Noville-les-Bois, Chaude ambiance au Château

La journée médiévale organisée par l’asbl fernelmontoise Nova Villa se ponctuait par une prestation de YERAMAD. C’est donc sur nos terres que nous avons eu le grand plaisir de vivre une veillée celtique chaleureuse et festive.


Les organisateurs, Sire Nicolas et sa suite de nobles Dames et fougueux chevaliers n’ont pas lésiné. La cour de la ferme du château fut transformée en un village médiéval fleurant le cochon à la broche et les vapeurs d’hydromel. Dès les matines, le ton était donné et les combats d’épée, jongleurs de feu et artisans de tout bord n’eurent cure de chauffer les nombreux nova villageois qui s’étaient rendus sur les lieux. Et c’est à nous, ménestrels flirtant avec les vieilles pierres et le son du violon, que revenait la tâche de clôturer ces festivités.

Installés dès le vendredi soir car nos hôtes nous avaient déjà prescrit la scène 24h00 avant l’opération, nous avons pu goûter aux décors somptueux et longues tables de ripailles durant notre répétition. Samedi, dès 17h00, heure locale, (3h du mat pour nos fans lecteurs des hauts plateaux du Turkestan), nous installons nos coffres et victuailles. Nous sommes chez nous.

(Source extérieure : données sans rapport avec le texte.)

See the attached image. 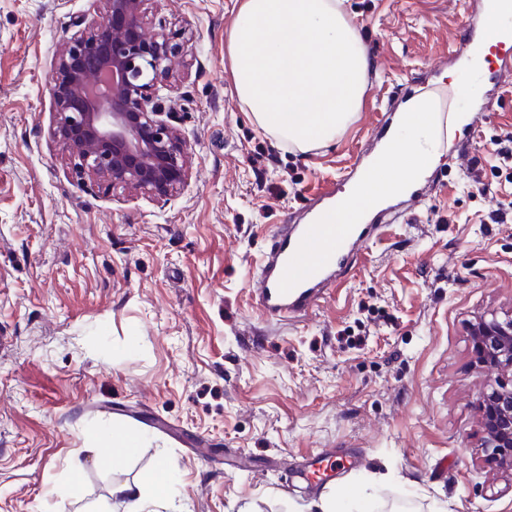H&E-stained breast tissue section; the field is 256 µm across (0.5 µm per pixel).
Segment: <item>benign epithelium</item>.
<instances>
[{
    "label": "benign epithelium",
    "mask_w": 512,
    "mask_h": 512,
    "mask_svg": "<svg viewBox=\"0 0 512 512\" xmlns=\"http://www.w3.org/2000/svg\"><path fill=\"white\" fill-rule=\"evenodd\" d=\"M104 11L78 17L52 73L53 139L72 174L164 203L191 175L189 145L174 125L179 103L168 80L181 45L146 33V0H103ZM476 363L503 375L481 393L484 461L512 475V315L469 325Z\"/></svg>",
    "instance_id": "7a95c632"
}]
</instances>
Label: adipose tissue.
<instances>
[{
  "instance_id": "ef3b65f1",
  "label": "adipose tissue",
  "mask_w": 512,
  "mask_h": 512,
  "mask_svg": "<svg viewBox=\"0 0 512 512\" xmlns=\"http://www.w3.org/2000/svg\"><path fill=\"white\" fill-rule=\"evenodd\" d=\"M231 75L243 109L278 142L306 152L335 141L358 112L368 59L340 0H240L228 42ZM397 135L373 158V171L350 184L327 224H359L433 167L441 147L437 103L409 101ZM169 470L112 489L127 512H142L148 494L164 498Z\"/></svg>"
}]
</instances>
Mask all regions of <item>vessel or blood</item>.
Returning a JSON list of instances; mask_svg holds the SVG:
<instances>
[{
    "label": "vessel or blood",
    "instance_id": "obj_1",
    "mask_svg": "<svg viewBox=\"0 0 512 512\" xmlns=\"http://www.w3.org/2000/svg\"><path fill=\"white\" fill-rule=\"evenodd\" d=\"M482 34L469 28L457 56L459 89H466L471 80L490 83L497 57L512 53V42H498L488 52H481ZM364 239L360 224L284 225L274 239L256 279L257 303L269 316L280 317L308 311L317 299L319 289L335 280L339 260L353 252ZM329 448L307 460L298 476L309 486L321 487L335 482L346 470L345 464L333 468L322 465L323 458L332 456Z\"/></svg>",
    "mask_w": 512,
    "mask_h": 512
}]
</instances>
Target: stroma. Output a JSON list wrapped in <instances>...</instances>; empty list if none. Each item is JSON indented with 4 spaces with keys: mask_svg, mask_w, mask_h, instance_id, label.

Chauffés par de remarquables saynètes offertes par les compagnies présentes, nous sommes entrés sur scène dans une ambiance des plus conviviales. D’un bout à l’autre et même après, ce fut la fête. Nous avons égrené nos habituelles chansons et rengaines bretonnes en parsemant le tout de quelques nouveautés de notre répertoire. A la mi-concert, nous levons le toast aux gens présents non sans rappeler que le terme « yeramad » évoque le traditionnel souhait « à votre bonne santé » en breton mais orthographié en vieux novillois. S’ensuivent notre série frénétique de danses : gigues, an dro et autres polkas. La troupe s’est alors levée nous gratifiant d’une réjouissante farandole mêlant tous les âges.


Deux heures durant, les vieux murs du château de Fernelmont ont résonné au son de nos instruments et c’est sur le coup de 23 heures que nous avons pris congé non sans terminer sur la fabuleuse histoire du curé de Fernelmont qu’il vous faudra connaître si vous ne nous avez point encore vus, ami lecteur, ou si les vapeurs de cervoise et de vinasse mêlées à la douceur de nos berceuses vous ont fait sombrer dans d’heureux rêves avant la fin de nos réjouissances.